▶ _PROBLEM SET_:
**A.** In the forum thread about importing an ECM8000 calibration file, where did the poster's mic and calibration file come from?
**B.** Pick up the forum thread about importing an ECM8000 calibration file right after its final line and keep it going.

# How can I import a MatLab .mic ECM8000 calibration file into REW?



## ths61 (Jan 14, 2010)

All,

How can I import a MatLab .mic ECM8000 calibration file into REW? 

My ECM8000 mic and calibration file is from a DEQX system. It appears that .mic file is in a binary format output by MatLab.

Thanks,
Tim

P.S.

The header of the file starts out like this:

; SIM file produced by MatLab WriteSim
; Creation date 09-Jun-2006


----------



## glaufman (Nov 25, 2007)

As for a direct file converstion, I'm not entirely sure...
If you can get MATLAB to display a plot you cna pick enough values off of that to creat the file...
I'm assuming you've tried to see if Excel would open it?


----------



## ths61 (Jan 14, 2010)

Unfortunately, I do not have MatLab. It is a binary file with a text header. Excel doesn't know what to do with the binary portion.

I found a MatLab file format description online. Unfortunately, the text header length is larger than what is in the description file. I will try using a hex dump on the file to see if I can detect what data is in the binary portion. Hopefully, it is just a binary array of numbers [e.g. frequency, offset, repeat].

[124 byte header]
[4-byte date type][4-byte data length][length worth of data]
[4-byte date type][4-byte data length][length worth of data]
...

▶ _EXCERPTED RECORDS_:
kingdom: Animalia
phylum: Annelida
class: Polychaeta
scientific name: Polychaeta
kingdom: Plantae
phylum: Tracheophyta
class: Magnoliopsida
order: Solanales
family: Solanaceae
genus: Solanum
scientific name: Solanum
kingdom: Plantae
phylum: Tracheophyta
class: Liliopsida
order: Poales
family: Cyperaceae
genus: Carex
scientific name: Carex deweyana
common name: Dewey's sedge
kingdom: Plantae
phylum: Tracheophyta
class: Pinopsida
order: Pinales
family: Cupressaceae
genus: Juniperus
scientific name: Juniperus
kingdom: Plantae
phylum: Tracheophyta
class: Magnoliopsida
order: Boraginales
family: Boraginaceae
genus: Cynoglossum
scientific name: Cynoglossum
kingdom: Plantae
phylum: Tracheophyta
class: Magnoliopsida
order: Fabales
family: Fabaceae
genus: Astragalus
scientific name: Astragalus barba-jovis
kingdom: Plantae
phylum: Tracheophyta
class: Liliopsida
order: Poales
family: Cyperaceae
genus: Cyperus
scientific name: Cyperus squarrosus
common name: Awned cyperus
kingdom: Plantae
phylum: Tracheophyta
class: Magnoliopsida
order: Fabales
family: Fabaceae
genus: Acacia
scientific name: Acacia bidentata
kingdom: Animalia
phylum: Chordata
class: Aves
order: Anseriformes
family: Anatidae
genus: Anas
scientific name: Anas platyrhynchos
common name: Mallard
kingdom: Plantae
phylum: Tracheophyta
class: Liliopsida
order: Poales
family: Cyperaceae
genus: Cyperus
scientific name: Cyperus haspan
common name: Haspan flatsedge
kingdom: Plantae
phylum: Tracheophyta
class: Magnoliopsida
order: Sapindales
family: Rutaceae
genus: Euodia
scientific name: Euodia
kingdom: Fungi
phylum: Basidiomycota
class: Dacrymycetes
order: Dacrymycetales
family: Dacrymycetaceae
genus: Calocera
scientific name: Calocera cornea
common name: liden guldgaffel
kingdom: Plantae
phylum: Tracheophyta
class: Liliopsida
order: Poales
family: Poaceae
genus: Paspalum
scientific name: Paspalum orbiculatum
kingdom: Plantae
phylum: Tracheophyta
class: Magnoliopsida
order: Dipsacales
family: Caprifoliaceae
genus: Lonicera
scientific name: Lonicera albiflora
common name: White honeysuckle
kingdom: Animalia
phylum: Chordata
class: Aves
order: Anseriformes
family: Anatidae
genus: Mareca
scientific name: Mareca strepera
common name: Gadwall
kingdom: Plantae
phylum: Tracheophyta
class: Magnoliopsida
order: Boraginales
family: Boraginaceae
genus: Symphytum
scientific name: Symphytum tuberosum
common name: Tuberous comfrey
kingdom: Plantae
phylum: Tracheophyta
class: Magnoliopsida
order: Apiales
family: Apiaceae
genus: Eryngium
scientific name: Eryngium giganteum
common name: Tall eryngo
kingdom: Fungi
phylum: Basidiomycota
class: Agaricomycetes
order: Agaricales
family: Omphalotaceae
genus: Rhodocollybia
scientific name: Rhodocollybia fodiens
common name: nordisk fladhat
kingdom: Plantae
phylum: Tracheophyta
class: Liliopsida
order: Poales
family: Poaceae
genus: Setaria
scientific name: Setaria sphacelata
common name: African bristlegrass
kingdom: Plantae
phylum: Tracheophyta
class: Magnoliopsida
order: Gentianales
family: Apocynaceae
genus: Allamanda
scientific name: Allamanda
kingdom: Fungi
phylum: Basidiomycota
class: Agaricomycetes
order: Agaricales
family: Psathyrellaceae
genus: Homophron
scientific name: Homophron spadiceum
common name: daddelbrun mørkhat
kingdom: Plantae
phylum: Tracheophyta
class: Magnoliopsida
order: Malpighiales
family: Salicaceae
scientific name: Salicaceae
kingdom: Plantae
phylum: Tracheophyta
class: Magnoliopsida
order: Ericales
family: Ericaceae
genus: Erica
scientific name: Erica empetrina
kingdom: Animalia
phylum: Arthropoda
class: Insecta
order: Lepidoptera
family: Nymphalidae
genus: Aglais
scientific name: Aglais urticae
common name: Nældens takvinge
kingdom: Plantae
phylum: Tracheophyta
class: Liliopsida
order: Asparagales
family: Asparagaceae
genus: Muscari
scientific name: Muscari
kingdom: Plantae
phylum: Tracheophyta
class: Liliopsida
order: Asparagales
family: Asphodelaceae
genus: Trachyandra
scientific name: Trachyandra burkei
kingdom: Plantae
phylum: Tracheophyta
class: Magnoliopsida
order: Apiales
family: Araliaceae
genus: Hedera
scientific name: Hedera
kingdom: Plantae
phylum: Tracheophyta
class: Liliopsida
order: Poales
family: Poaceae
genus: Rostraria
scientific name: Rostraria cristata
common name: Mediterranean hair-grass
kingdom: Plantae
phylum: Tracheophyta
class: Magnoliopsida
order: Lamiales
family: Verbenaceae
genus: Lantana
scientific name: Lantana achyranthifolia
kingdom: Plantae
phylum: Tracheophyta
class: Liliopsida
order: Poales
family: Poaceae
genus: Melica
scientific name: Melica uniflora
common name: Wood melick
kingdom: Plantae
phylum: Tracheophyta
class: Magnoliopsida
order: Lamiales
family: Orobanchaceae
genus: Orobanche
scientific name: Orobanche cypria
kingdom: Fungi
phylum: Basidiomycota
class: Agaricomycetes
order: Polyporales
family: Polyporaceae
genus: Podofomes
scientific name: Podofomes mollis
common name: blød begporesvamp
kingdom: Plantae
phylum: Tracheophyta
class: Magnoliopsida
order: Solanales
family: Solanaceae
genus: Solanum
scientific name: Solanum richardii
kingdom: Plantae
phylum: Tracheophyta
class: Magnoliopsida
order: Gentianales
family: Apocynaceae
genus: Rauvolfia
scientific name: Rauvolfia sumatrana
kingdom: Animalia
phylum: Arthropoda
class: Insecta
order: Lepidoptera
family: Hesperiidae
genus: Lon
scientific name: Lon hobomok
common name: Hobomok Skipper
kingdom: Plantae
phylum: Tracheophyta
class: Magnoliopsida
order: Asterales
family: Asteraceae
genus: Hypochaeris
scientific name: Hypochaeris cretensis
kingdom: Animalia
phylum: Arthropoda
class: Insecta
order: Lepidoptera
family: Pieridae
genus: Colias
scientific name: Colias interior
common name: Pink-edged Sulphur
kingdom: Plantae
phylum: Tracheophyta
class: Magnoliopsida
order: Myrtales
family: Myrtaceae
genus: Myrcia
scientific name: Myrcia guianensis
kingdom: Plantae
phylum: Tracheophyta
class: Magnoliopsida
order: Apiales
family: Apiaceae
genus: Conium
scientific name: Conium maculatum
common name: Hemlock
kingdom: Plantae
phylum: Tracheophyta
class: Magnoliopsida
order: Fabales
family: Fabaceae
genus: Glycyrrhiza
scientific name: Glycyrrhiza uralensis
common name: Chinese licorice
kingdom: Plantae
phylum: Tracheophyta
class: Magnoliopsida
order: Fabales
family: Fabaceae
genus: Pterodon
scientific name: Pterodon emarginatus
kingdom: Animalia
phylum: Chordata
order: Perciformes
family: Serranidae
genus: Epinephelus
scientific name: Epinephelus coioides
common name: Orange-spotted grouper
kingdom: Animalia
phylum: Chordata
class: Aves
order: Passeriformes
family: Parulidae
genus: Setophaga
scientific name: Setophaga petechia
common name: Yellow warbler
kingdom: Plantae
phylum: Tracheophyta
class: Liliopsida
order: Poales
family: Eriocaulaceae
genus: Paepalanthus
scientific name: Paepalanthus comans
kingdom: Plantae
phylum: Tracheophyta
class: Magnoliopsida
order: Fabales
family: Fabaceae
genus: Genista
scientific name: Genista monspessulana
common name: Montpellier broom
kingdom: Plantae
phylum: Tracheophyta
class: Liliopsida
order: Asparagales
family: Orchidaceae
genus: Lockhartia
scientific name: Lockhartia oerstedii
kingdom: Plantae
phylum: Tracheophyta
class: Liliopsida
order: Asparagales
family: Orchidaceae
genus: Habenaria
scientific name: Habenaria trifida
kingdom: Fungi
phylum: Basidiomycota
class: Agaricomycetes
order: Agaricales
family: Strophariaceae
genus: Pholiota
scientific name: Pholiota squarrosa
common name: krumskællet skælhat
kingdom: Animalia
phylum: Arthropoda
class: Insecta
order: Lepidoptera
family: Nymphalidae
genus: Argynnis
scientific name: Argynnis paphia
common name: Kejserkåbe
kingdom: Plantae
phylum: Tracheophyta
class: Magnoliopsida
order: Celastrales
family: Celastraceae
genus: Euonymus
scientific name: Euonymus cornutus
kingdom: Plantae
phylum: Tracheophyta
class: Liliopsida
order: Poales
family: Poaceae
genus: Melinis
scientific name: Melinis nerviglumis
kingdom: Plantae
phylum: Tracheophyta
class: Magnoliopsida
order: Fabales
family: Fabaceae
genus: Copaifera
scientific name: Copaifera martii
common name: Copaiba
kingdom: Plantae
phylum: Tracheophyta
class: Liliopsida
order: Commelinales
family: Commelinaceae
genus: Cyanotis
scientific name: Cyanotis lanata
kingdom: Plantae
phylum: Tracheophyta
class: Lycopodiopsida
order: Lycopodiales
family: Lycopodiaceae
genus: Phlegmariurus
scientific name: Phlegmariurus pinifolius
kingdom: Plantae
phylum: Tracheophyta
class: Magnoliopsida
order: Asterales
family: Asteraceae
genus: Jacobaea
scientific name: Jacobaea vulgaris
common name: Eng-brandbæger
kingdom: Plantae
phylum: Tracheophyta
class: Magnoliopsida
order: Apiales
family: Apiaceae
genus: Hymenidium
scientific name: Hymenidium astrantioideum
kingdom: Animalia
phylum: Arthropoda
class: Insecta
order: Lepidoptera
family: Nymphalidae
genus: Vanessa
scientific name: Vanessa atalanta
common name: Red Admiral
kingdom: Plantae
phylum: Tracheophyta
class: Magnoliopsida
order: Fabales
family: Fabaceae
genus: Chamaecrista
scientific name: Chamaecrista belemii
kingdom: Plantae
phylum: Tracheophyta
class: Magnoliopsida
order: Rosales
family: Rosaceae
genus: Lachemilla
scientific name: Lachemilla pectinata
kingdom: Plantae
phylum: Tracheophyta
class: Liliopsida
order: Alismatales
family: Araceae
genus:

▶ _EXERCISE RESULTS_:
**A.** They came from a DEQX system.

**B.**
http://maxwell.me.gu.edu.au/spl/matlab-page/matfile_format.pdf


----------



## bclare (Dec 22, 2009)

The free software octave

(google octave - i can't post links yet)

should be able to read binary matlab files


----------



## Anechoic (Jan 16, 2009)

bclare said:


> The free software octave
> 
> (google octave - i can't post links yet)
> 
> should be able to read binary matlab files


This.

ths61, if you can email me the file ( hsingleton at cross-spectrum.com) I can try to convert it for you.


----------



## yairf (Dec 23, 2013)

Hi
I found this thread after searching Google, as I have the exact same problem.
I'm trying to use my ECM8000 with REW, and I have an existing "Mic" calibration file for this particular mic, produced by Matlab.
I couldnt find any solution so far.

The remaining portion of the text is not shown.